THE TASK
Only one stretch of the data below is needed. Output the lines from the one with "right hip: (308, 201)" up to and including the one with "left elbow: (401, 242)", exactly as they stand.

______________________________

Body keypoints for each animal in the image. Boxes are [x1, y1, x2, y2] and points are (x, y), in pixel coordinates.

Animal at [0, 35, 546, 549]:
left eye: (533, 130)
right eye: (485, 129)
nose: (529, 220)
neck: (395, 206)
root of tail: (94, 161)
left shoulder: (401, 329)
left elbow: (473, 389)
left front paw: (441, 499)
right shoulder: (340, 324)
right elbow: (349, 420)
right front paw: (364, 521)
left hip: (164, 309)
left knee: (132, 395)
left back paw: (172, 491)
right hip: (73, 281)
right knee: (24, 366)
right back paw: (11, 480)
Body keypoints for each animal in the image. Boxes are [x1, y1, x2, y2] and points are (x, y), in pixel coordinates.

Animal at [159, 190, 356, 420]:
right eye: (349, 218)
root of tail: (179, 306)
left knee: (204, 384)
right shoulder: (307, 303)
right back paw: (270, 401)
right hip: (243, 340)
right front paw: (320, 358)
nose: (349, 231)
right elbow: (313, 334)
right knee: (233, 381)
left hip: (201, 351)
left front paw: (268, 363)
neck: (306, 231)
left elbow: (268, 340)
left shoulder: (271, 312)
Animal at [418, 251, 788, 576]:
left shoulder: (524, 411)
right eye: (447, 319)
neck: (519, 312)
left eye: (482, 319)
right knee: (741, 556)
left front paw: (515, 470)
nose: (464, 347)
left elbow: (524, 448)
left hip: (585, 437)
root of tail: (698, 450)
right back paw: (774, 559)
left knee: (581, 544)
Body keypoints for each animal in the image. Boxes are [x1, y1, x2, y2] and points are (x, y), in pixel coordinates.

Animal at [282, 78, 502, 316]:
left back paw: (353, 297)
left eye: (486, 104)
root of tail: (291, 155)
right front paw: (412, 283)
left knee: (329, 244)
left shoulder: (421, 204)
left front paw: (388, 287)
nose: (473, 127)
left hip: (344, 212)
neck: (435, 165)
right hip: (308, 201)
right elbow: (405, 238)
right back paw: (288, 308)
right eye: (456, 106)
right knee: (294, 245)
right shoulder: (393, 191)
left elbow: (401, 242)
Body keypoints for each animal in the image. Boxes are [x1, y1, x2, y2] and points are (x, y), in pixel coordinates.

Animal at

______________________________

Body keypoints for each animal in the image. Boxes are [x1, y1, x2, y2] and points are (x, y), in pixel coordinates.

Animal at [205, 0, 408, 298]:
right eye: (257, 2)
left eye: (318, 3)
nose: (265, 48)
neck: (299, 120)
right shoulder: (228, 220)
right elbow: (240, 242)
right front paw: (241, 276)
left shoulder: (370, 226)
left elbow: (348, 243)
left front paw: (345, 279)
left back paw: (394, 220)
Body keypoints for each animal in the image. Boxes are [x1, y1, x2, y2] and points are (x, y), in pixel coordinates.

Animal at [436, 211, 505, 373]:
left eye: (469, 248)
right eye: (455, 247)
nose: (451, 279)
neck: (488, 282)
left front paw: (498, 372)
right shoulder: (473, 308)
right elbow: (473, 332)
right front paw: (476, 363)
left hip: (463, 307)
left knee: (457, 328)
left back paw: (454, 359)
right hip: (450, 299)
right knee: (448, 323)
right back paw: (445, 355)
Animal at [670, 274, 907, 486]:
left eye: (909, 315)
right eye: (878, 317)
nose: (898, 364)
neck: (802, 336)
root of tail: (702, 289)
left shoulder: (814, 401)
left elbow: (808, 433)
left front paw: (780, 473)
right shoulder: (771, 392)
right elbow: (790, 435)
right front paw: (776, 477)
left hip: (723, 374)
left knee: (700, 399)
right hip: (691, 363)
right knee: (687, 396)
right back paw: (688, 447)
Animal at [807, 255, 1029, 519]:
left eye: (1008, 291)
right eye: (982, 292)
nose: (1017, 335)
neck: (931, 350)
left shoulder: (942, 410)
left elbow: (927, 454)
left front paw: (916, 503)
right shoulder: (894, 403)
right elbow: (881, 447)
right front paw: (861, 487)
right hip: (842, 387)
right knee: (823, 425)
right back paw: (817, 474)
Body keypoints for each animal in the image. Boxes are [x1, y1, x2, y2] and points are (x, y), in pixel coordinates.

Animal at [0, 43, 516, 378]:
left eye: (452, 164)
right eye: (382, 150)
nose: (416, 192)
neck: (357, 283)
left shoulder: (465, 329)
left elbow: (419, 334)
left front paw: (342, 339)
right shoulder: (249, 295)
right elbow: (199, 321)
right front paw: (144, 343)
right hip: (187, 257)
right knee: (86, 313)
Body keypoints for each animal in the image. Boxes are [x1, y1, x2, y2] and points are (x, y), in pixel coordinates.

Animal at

______________________________

ANSWER BOX
right hip: (308, 201)
right elbow: (405, 238)
right back paw: (288, 308)
right eye: (456, 106)
right knee: (294, 245)
right shoulder: (393, 191)
left elbow: (401, 242)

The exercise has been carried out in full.